Source records:
Start of Block
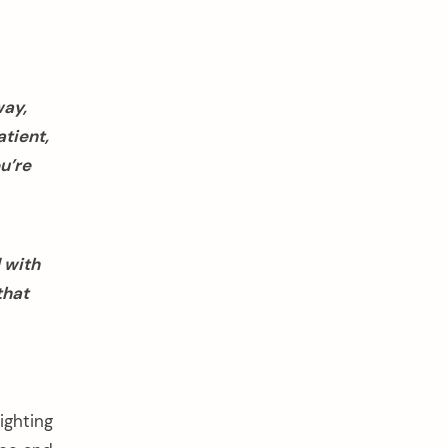
way,
tient,
u’re
 with
that
ighting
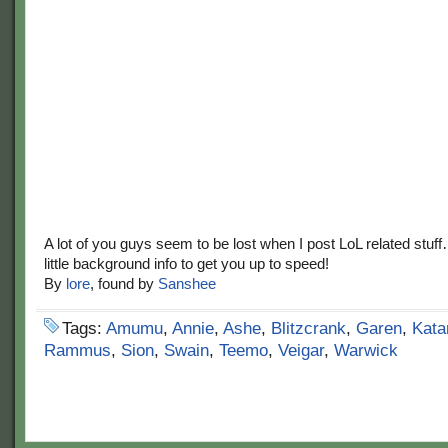
A lot of you guys seem to be lost when I post LoL related stuf
little background info to get you up to speed!
By
lore
, found by
Sanshee
Tags:
Amumu
,
Annie
,
Ashe
,
Blitzcrank
,
Garen
,
Kata
Rammus
,
Sion
,
Swain
,
Teemo
,
Veigar
,
Warwick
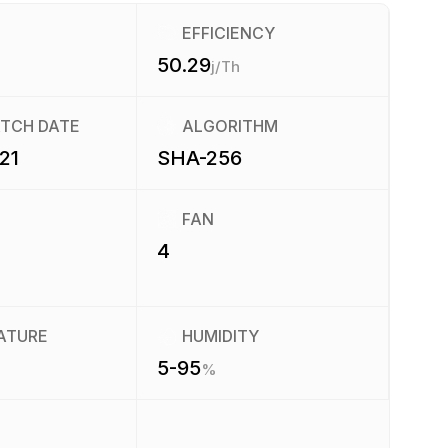
EFFICIENCY
50.29
j/Th
ATCH DATE
ALGORITHM
21
SHA-256
FAN
4
ATURE
HUMIDITY
5-95
%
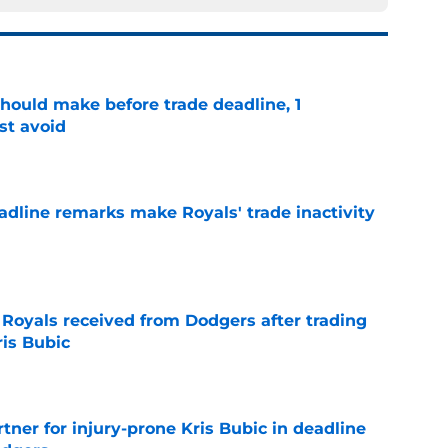
should make before trade deadline, 1
st avoid
e
deadline remarks make Royals' trade inactivity
e
oyals received from Dodgers after trading
ris Bubic
e
rtner for injury-prone Kris Bubic in deadline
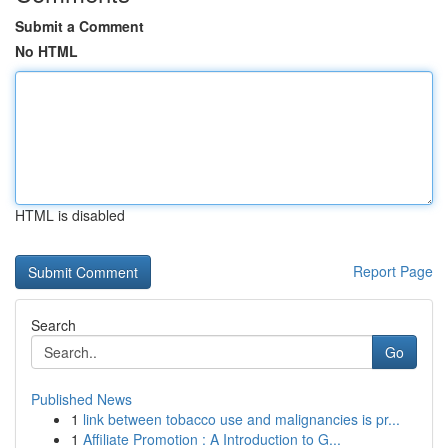
Submit a Comment
No HTML
HTML is disabled
Report Page
Search
Go
Published News
1
link between tobacco use and malignancies is pr...
1
Affiliate Promotion : A Introduction to G...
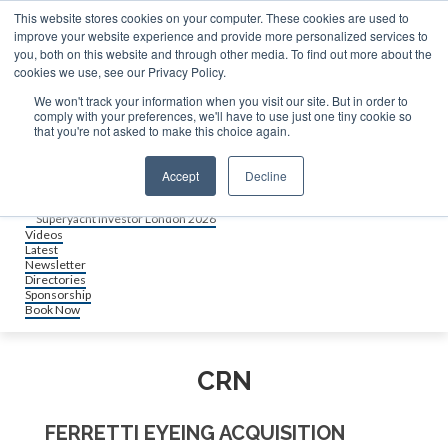
About us
This website stores cookies on your computer. These cookies are used to
Contact
improve your website experience and provide more personalized services to
Advertise & sponsor
you, both on this website and through other media. To find out more about the
Search
cookies we use, see our Privacy Policy.
We won't track your information when you visit our site. But in order to
comply with your preferences, we'll have to use just one tiny cookie so
Search
Search
that you're not asked to make this choice again.
Menu
Accept
Decline
Events
Superyacht Investor Miami 2026
Superyacht Investor London 2026
Videos
Latest
Newsletter
Directories
Sponsorship
Book Now
CRN
FERRETTI EYEING ACQUISITION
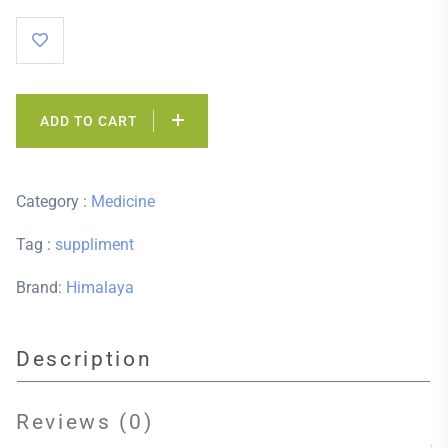
ADD TO CART
Category :
Medicine
Tag :
suppliment
Brand:
Himalaya
Description
Reviews (0)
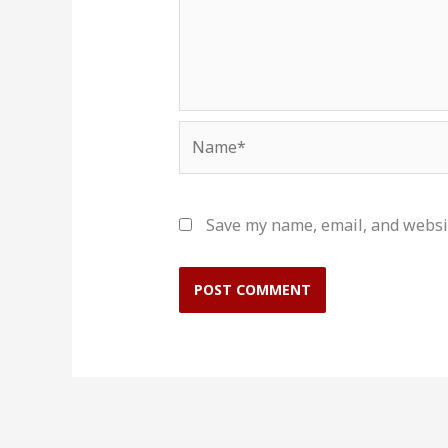
Name*
Save my name, email, and websit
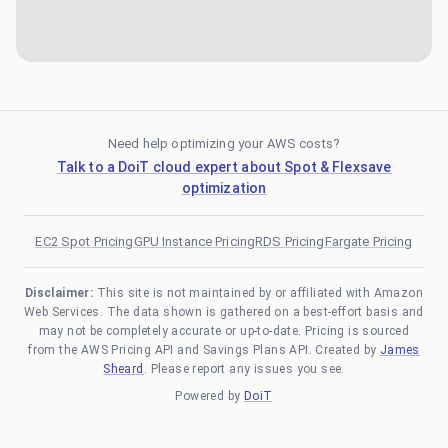
Need help optimizing your AWS costs?
Talk to a DoiT cloud expert about Spot & Flexsave
optimization
EC2 Spot Pricing
GPU Instance Pricing
RDS Pricing
Fargate Pricing
Disclaimer:
This site is not maintained by or affiliated with Amazon
Web Services. The data shown is gathered on a best-effort basis and
may not be completely accurate or up-to-date. Pricing is sourced
from the AWS Pricing API and Savings Plans API. Created by
James
Sheard
. Please report any issues you see.
Powered by
DoiT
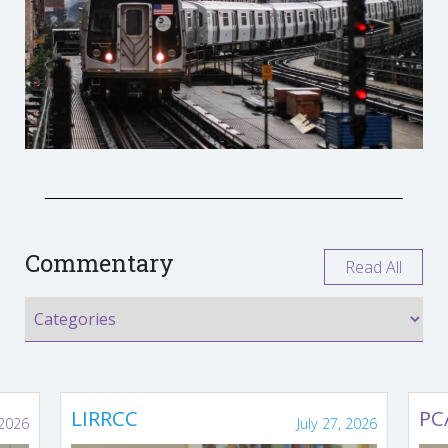
Commentary
Read All
LIRRCC
PC
 2026
July 27, 2026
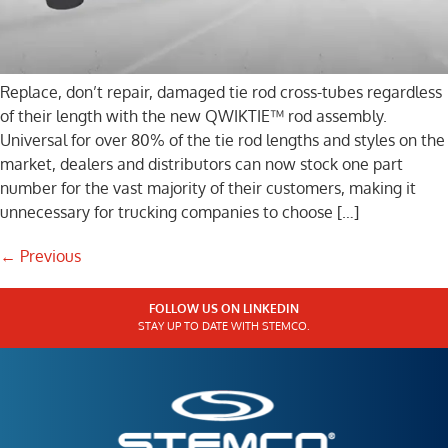
Replace, don’t repair, damaged tie rod cross-tubes regardless
of their length with the new QWIKTIE™ rod assembly.
Universal for over 80% of the tie rod lengths and styles on the
market, dealers and distributors can now stock one part
number for the vast majority of their customers, making it
unnecessary for trucking companies to choose […]
←
Previous
FOLLOW US ON LINKEDIN
STAY UP TO DATE WITH STEMCO.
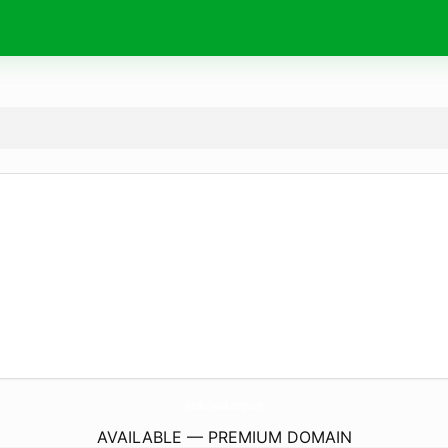
MindBodyAwakenings.
com
AVAILABLE — PREMIUM DOMAIN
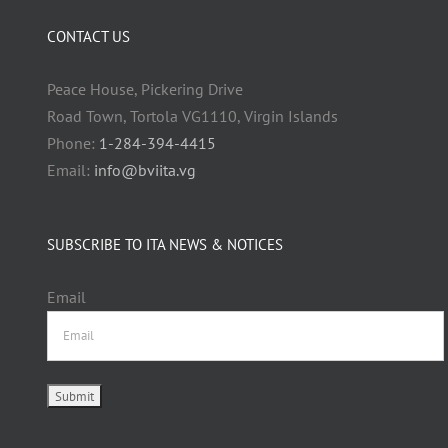
CONTACT US
Peace House, Pickering Drive
Road Town, Tortola VG1110, Virgin Islands
Phone:
1-284-394-4415
Email:
info@bviita.vg
SUBSCRIBE TO ITA NEWS & NOTICES
Email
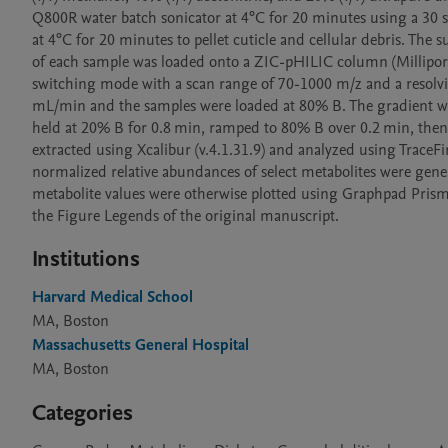
Q800R water batch sonicator at 4°C for 20 minutes using a 30 
at 4°C for 20 minutes to pellet cuticle and cellular debris. The 
of each sample was loaded onto a ZIC-pHILIC column (Millipore
switching mode with a scan range of 70-1000 m/z and a resolvin
mL/min and the samples were loaded at 80% B. The gradient wa
held at 20% B for 0.8 min, ramped to 80% B over 0.2 min, then 
extracted using Xcalibur (v.4.1.31.9) and analyzed using TraceFi
normalized relative abundances of select metabolites were gene
metabolite values were otherwise plotted using Graphpad Prism 10
the Figure Legends of the original manuscript. 
Institutions
Harvard Medical School
MA, Boston
Massachusetts General Hospital
MA, Boston
Categories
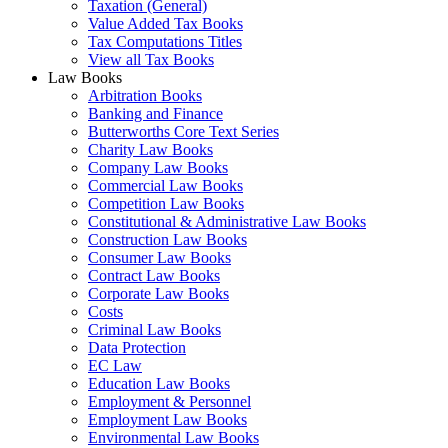
Taxation (General)
Value Added Tax Books
Tax Computations Titles
View all Tax Books
Law Books
Arbitration Books
Banking and Finance
Butterworths Core Text Series
Charity Law Books
Company Law Books
Commercial Law Books
Competition Law Books
Constitutional & Administrative Law Books
Construction Law Books
Consumer Law Books
Contract Law Books
Corporate Law Books
Costs
Criminal Law Books
Data Protection
EC Law
Education Law Books
Employment & Personnel
Employment Law Books
Environmental Law Books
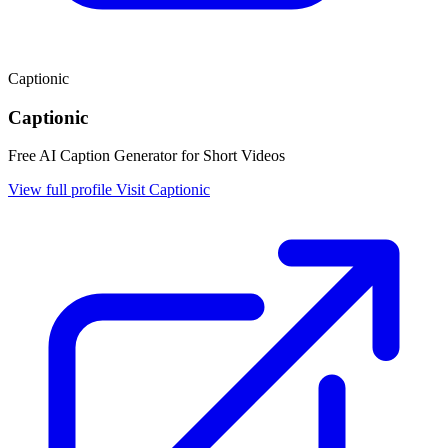
Captionic
Captionic
Free AI Caption Generator for Short Videos
View full profile
Visit Captionic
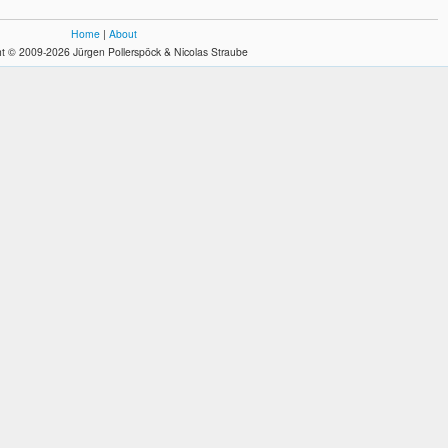
Home
|
About
t © 2009-2026 Jürgen Pollerspöck & Nicolas Straube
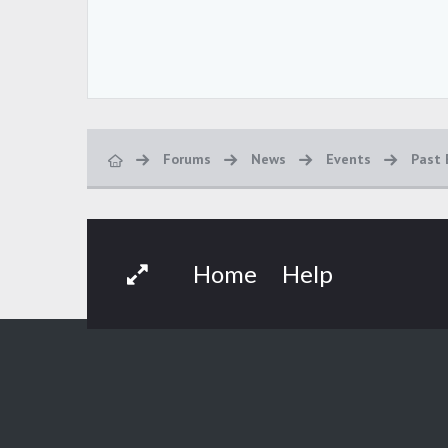
Forums
News
Events
Past 
Home
Help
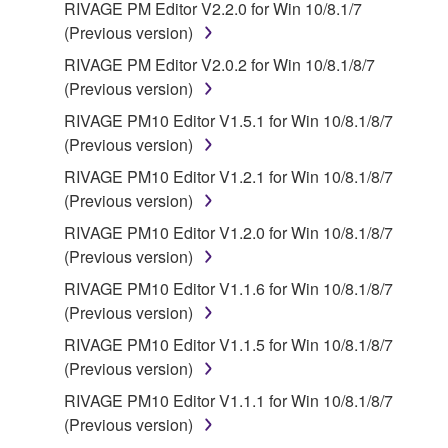
RIVAGE PM Editor V2.2.0 for Win 10/8.1/7
(Previous version)
RIVAGE PM Editor V2.0.2 for Win 10/8.1/8/7
(Previous version)
RIVAGE PM10 Editor V1.5.1 for Win 10/8.1/8/7
(Previous version)
RIVAGE PM10 Editor V1.2.1 for Win 10/8.1/8/7
(Previous version)
RIVAGE PM10 Editor V1.2.0 for Win 10/8.1/8/7
(Previous version)
RIVAGE PM10 Editor V1.1.6 for Win 10/8.1/8/7
(Previous version)
RIVAGE PM10 Editor V1.1.5 for Win 10/8.1/8/7
(Previous version)
RIVAGE PM10 Editor V1.1.1 for Win 10/8.1/8/7
(Previous version)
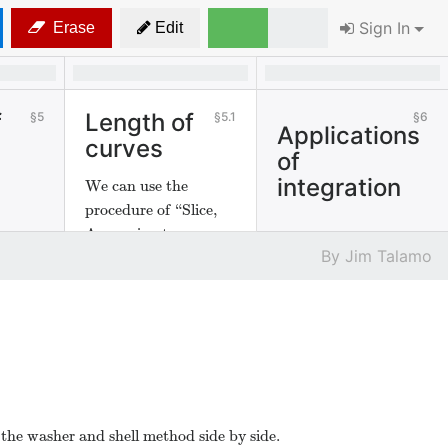
Sign In
Erase
Edit
f
Length of
5
5.1
6
Applications
curves
of
integration
We can use the
procedure of “Slice,
Approximate,
Jim Talamo
Integrate" to find the
length of curves.
 the washer and shell method side by side.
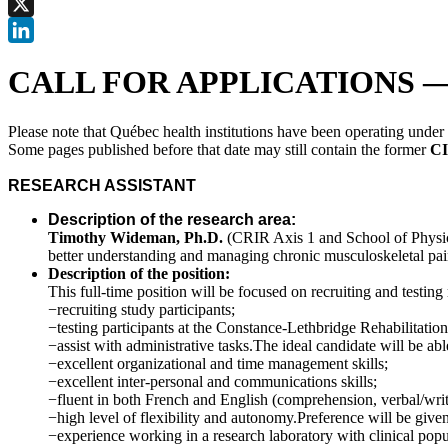
Facebook
X
LinkedIn
CALL FOR APPLICATIONS — Res
Please note that Québec health institutions have been operating unde
Some pages published before that date may still contain the former
CI
RESEARCH ASSISTANT
Description of the research area:
Timothy Wideman, Ph.D.
(CRIR Axis 1 and School of Physica
better understanding and managing chronic musculoskeletal pai
Description of the position:
This full-time position will be focused on recruiting and testing 
−recruiting study participants;
−testing participants at the Constance-Lethbridge Rehabilitation 
−assist with administrative tasks.The ideal candidate will be abl
−excellent organizational and time management skills;
−excellent inter-personal and communications skills;
−fluent in both French and English (comprehension, verbal/writ
−high level of flexibility and autonomy.Preference will be given
−experience working in a research laboratory with clinical popu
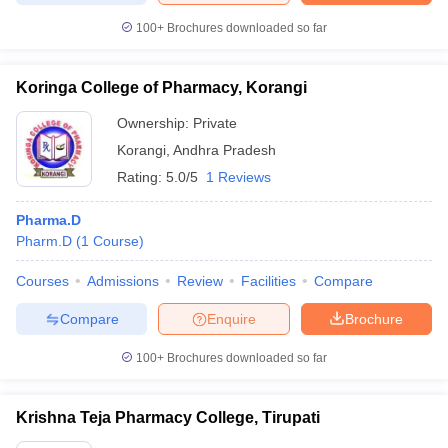
100+
Brochures downloaded so far
Koringa College of Pharmacy, Korangi
Ownership:
Private
Korangi
,
Andhra Pradesh
Rating:
5.0/5
1 Reviews
Pharma.D
Pharm.D
(
1
Course
)
Courses
Admissions
Review
Facilities
Compare
Compare
Enquire
Brochure
100+
Brochures downloaded so far
Krishna Teja Pharmacy College, Tirupati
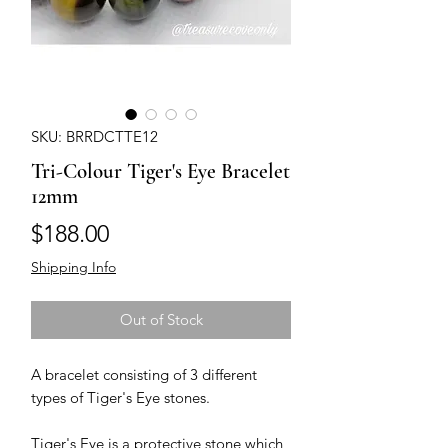
SKU: BRRDCTTE12
Tri-Colour Tiger's Eye Bracelet
12mm
Price
$188.00
Shipping Info
Out of Stock
A bracelet consisting of 3 different 
types of Tiger's Eye stones. 

Tiger's Eye is a protective stone which 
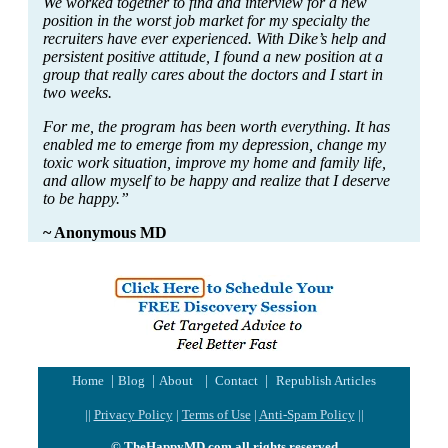
We worked together to find and interview for a new
position in the worst job market for my specialty the
recruiters have ever experienced. With Dike’s help and
persistent positive attitude, I found a new position at a
group that really cares about the doctors and I start in
two weeks.
For me, the program has been worth everything. It has
enabled me to emerge from my depression, change my
toxic work situation, improve my home and family life,
and allow myself to be happy and realize that I deserve
to be happy.”
~ Anonymous MD
|
|
|
|
Home
Blog
About
Contact
Republish Articles
||
Privacy Policy
|
Terms of Use
|
Anti-Spam Policy
||
© TheHappyMD.com all rights reserved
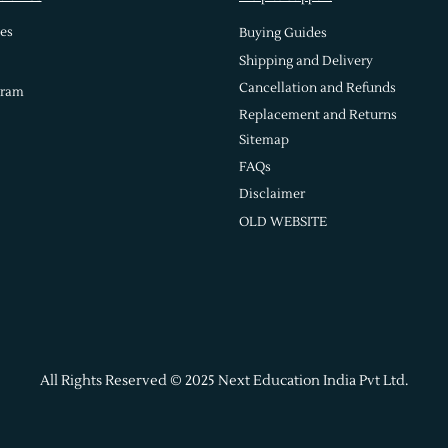
es
Buying Guides
Shipping and Delivery
Cancellation and Refunds
gram
Replacement and Returns
Sitemap
FAQs
Disclaimer
OLD WEBSITE
All Rights Reserved © 2025 Next Education India Pvt Ltd.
End of Block
### What needs to be done
Above are the records; repeat them exactly, omitting every picture.

### Solution to this problem
way,
tient,
u’re
 with
that
ighting
A lot of you guys seem to be lost when I post LoL related stuf
little background info to get you up to speed!
By
lore
, found by
Sanshee
Tags:
Amumu
,
Annie
,
Ashe
,
Blitzcrank
,
Garen
,
Kata
Rammus
,
Sion
,
Swain
,
Teemo
,
Veigar
,
Warwick
EFFICIENCY
50.29
j/Th
ATCH DATE
ALGORITHM
21
SHA-256
FAN
4
ATURE
HUMIDITY
5-95
%
should make before trade deadline, 1
st avoid
e
deadline remarks make Royals' trade inactivity
e
oyals received from Dodgers after trading
ris Bubic
e
rtner for injury-prone Kris Bubic in deadline
Submit a Comment
No HTML
HTML is disabled
Report Page
Search
Go
Published News
1
link between tobacco use and malignancies is pr...
1
Affiliate Promotion : A Introduction to G...
About us
This website stores cookies on your computer. These cookies are used to
Contact
improve your website experience and provide more personalized services to
Advertise & sponsor
you, both on this website and through other media. To find out more about the
Search
cookies we use, see our Privacy Policy.
We won't track your information when you visit our site. But in order to
comply with your preferences, we'll have to use just one tiny cookie so
Search
Search
that you're not asked to make this choice again.
Menu
Accept
Decline
Events
Superyacht Investor Miami 2026
Superyacht Investor London 2026
Videos
Latest
Newsletter
Directories
Sponsorship
Book Now
CRN
FERRETTI EYEING ACQUISITION
ADD TO CART
Category :
Medicine
Tag :
suppliment
Brand:
Himalaya
Description
Reviews (0)
Name*
Save my name, email, and websit
Need help optimizing your AWS costs?
Talk to a DoiT cloud expert about Spot & Flexsave
optimization
EC2 Spot Pricing
GPU Instance Pricing
RDS Pricing
Fargate Pricing
Disclaimer:
This site is not maintained by or affiliated with Amazon
Web Services. The data shown is gathered on a best-effort basis and
may not be completely accurate or up-to-date. Pricing is sourced
from the AWS Pricing API and Savings Plans API. Created by
James
Sheard
. Please report any issues you see.
Powered by
DoiT
Commentary
Read All
LIRRCC
PC
 2026
July 27, 2026
Replace, don’t repair, damaged tie rod cross-tubes regardless
of their length with the new QWIKTIE™ rod assembly.
Universal for over 80% of the tie rod lengths and styles on the
market, dealers and distributors can now stock one part
number for the vast majority of their customers, making it
unnecessary for trucking companies to choose […]
←
Previous
FOLLOW US ON LINKEDIN
STAY UP TO DATE WITH STEMCO.
MindBodyAwakenings.
com
AVAILABLE — PREMIUM DOMAIN
CONTACT US
Peace House, Pickering Drive
Road Town, Tortola VG1110, Virgin Islands
Phone:
1-284-394-4415
Email:
info@bviita.vg
SUBSCRIBE TO ITA NEWS & NOTICES
Email
Q800R water batch sonicator at 4°C for 20 minutes using a 30 
at 4°C for 20 minutes to pellet cuticle and cellular debris. The 
of each sample was loaded onto a ZIC-pHILIC column (Millipore
switching mode with a scan range of 70-1000 m/z and a resolvin
mL/min and the samples were loaded at 80% B. The gradient wa
held at 20% B for 0.8 min, ramped to 80% B over 0.2 min, then 
extracted using Xcalibur (v.4.1.31.9) and analyzed using TraceFi
normalized relative abundances of select metabolites were gene
metabolite values were otherwise plotted using Graphpad Prism 10
the Figure Legends of the original manuscript. 
Institutions
Harvard Medical School
MA, Boston
Massachusetts General Hospital
MA, Boston
Categories
Taxation (General)
Value Added Tax Books
Tax Computations Titles
View all Tax Books
Law Books
Arbitration Books
Banking and Finance
Butterworths Core Text Series
Charity Law Books
Company Law Books
Commercial Law Books
Competition Law Books
Constitutional & Administrative Law Books
Construction Law Books
Consumer Law Books
Contract Law Books
Corporate Law Books
Costs
Criminal Law Books
Data Protection
EC Law
Education Law Books
Employment & Personnel
Employment Law Books
Environmental Law Books
Captionic
Captionic
Free AI Caption Generator for Short Videos
View full profile
Visit Captionic
Home
|
About
t © 2009-2026 Jürgen Pollerspöck & Nicolas Straube
Forums
News
Events
Past 
Home
Help
RIVAGE PM Editor V2.2.0 for Win 10/8.1/7
(Previous version)
RIVAGE PM Editor V2.0.2 for Win 10/8.1/8/7
(Previous version)
RIVAGE PM10 Editor V1.5.1 for Win 10/8.1/8/7
(Previous version)
RIVAGE PM10 Editor V1.2.1 for Win 10/8.1/8/7
(Previous version)
RIVAGE PM10 Editor V1.2.0 for Win 10/8.1/8/7
(Previous version)
RIVAGE PM10 Editor V1.1.6 for Win 10/8.1/8/7
(Previous version)
RIVAGE PM10 Editor V1.1.5 for Win 10/8.1/8/7
(Previous version)
RIVAGE PM10 Editor V1.1.1 for Win 10/8.1/8/7
(Previous version)
Sign In
Erase
Edit
f
Length of
5
5.1
6
Applications
curves
of
integration
We can use the
procedure of “Slice,
Approximate,
Jim Talamo
Integrate" to find the
length of curves.
 the washer and shell method side by side.
Facebook
X
LinkedIn
CALL FOR APPLICATIONS — Res
Please note that Québec health institutions have been operating unde
Some pages published before that date may still contain the former
CI
RESEARCH ASSISTANT
Description of the research area:
Timothy Wideman, Ph.D.
(CRIR Axis 1 and School of Physica
better understanding and managing chronic musculoskeletal pai
Description of the position:
This full-time position will be focused on recruiting and testing 
−recruiting study participants;
−testing participants at the Constance-Lethbridge Rehabilitation 
−assist with administrative tasks.The ideal candidate will be abl
−excellent organizational and time management skills;
−excellent inter-personal and communications skills;
−fluent in both French and English (comprehension, verbal/writ
−high level of flexibility and autonomy.Preference will be given
−experience working in a research laboratory with clinical popu
100+
Brochures downloaded so far
Koringa College of Pharmacy, Korangi
Ownership:
Private
Korangi
,
Andhra Pradesh
Rating:
5.0/5
1 Reviews
Pharma.D
Pharm.D
(
1
Course
)
Courses
Admissions
Review
Facilities
Compare
Compare
Enquire
Brochure
100+
Brochures downloaded so far
Krishna Teja Pharmacy College, Tirupati
SKU: BRRDCTTE12
Tri-Colour Tiger's Eye Bracelet
12mm
Price
$188.00
Shipping Info
Out of Stock
A bracelet consisting of 3 different 
types of Tiger's Eye stones. 

Tiger's Eye is a protective stone which 
We worked together to find and interview for a new
position in the worst job market for my specialty the
recruiters have ever experienced. With Dike’s help and
persistent positive attitude, I found a new position at a
group that really cares about the doctors and I start in
two weeks.
For me, the program has been worth everything. It has
enabled me to emerge from my depression, change my
toxic work situation, improve my home and family life,
and allow myself to be happy and realize that I deserve
to be happy.”
~ Anonymous MD
|
|
|
|
Home
Blog
About
Contact
Republish Articles
||
Privacy Policy
|
Terms of Use
|
Anti-Spam Policy
||
© TheHappyMD.com all rights reserved
es
Buying Guides
Shipping and Delivery
Cancellation and Refunds
gram
Replacement and Returns
Sitemap
FAQs
Disclaimer
OLD WEBSITE
All Rights Reserved © 2025 Next Education India Pvt Ltd.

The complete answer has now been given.